Task requirements =
Your task is to reproduce exactly the lines from the one containing "Espacio Natural" through the last line below, both ends included, and nothing else, with no pictures.
==================================================
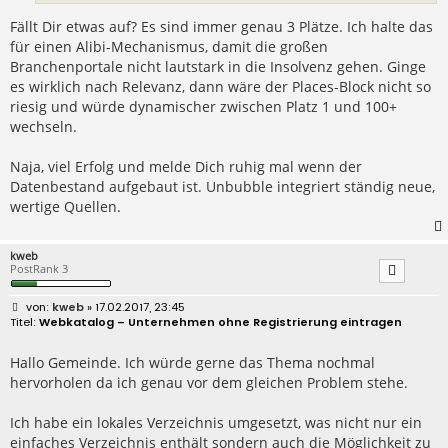
Fällt Dir etwas auf? Es sind immer genau 3 Plätze. Ich halte das
für einen Alibi-Mechanismus, damit die großen
Branchenportale nicht lautstark in die Insolvenz gehen. Ginge
es wirklich nach Relevanz, dann wäre der Places-Block nicht so
riesig und würde dynamischer zwischen Platz 1 und 100+
wechseln.
Naja, viel Erfolg und melde Dich ruhig mal wenn der
Datenbestand aufgebaut ist. Unbubble integriert ständig neue,
wertige Quellen.
kweb
PostRank 3
B
kweb
» 17.02.2017, 23:45
e
Webkatalog – Unternehmen ohne Registrierung eintragen
i
t
r
Hallo Gemeinde. Ich würde gerne das Thema nochmal
a
hervorholen da ich genau vor dem gleichen Problem stehe.
g
Ich habe ein lokales Verzeichnis umgesetzt, was nicht nur ein
einfaches Verzeichnis enthält sondern auch die Möglichkeit zu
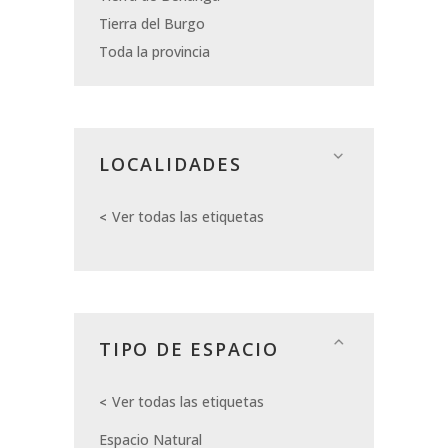
Tierra del Burgo
Toda la provincia
LOCALIDADES
Ver todas las etiquetas
TIPO DE ESPACIO
Ver todas las etiquetas
Espacio Natural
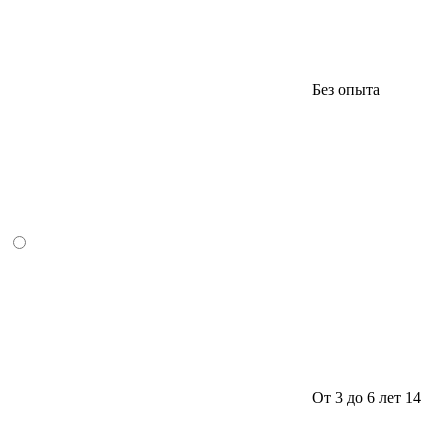
Без опыта
От 3 до 6 лет
14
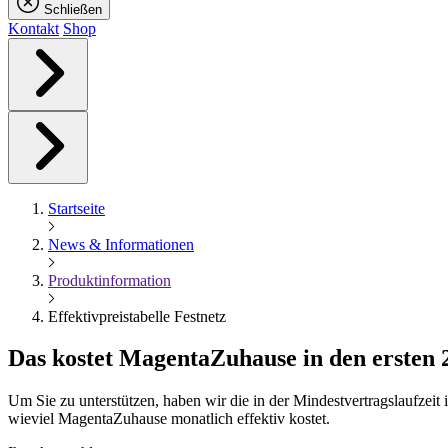
Schließen
Kontakt
Shop
Startseite
News & Informationen
Produktinformation
Effektivpreistabelle Festnetz
Das kostet
Magenta
Zuhause in den ersten
Um Sie zu unterstützen, haben wir die in der Mindestvertragslaufzei
wieviel MagentaZuhause monatlich effektiv kostet.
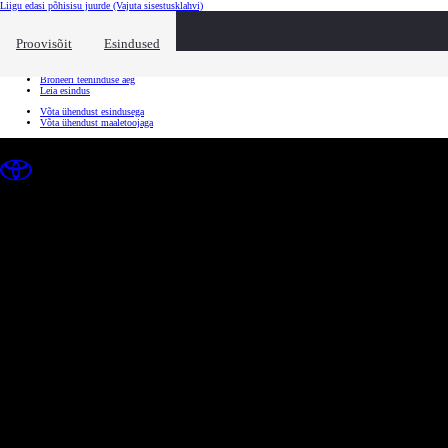
Liigu edasi põhisisu juurde
(Vajuta sisestusklahvi)
Kiirtee
Klõpsa kiirtee ülekatte sulgemiseks
Proovisõit
Esindused
Kiirtee
Tule proovisõidule
Broneeri teeninduse aeg
Leia esindus
Võta ühendust esindusega
Võta ühendust maaletoojaga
==================================================
Finished task =
Espacio Natural
Без опыта
От 3 до 6 лет
14
Schließen
Kontakt
Shop
Startseite
News & Informationen
Produktinformation
Effektivpreistabelle Festnetz
Das kostet
Magenta
Zuhause in den ersten
Um Sie zu unterstützen, haben wir die in der Mindestvertragslaufzei
wieviel MagentaZuhause monatlich effektiv kostet.
Liigu edasi põhisisu juurde
(Vajuta sisestusklahvi)
Kiirtee
Klõpsa kiirtee ülekatte sulgemiseks
Proovisõit
Esindused
Kiirtee
Tule proovisõidule
Broneeri teeninduse aeg
Leia esindus
Võta ühendust esindusega
Võta ühendust maaletoojaga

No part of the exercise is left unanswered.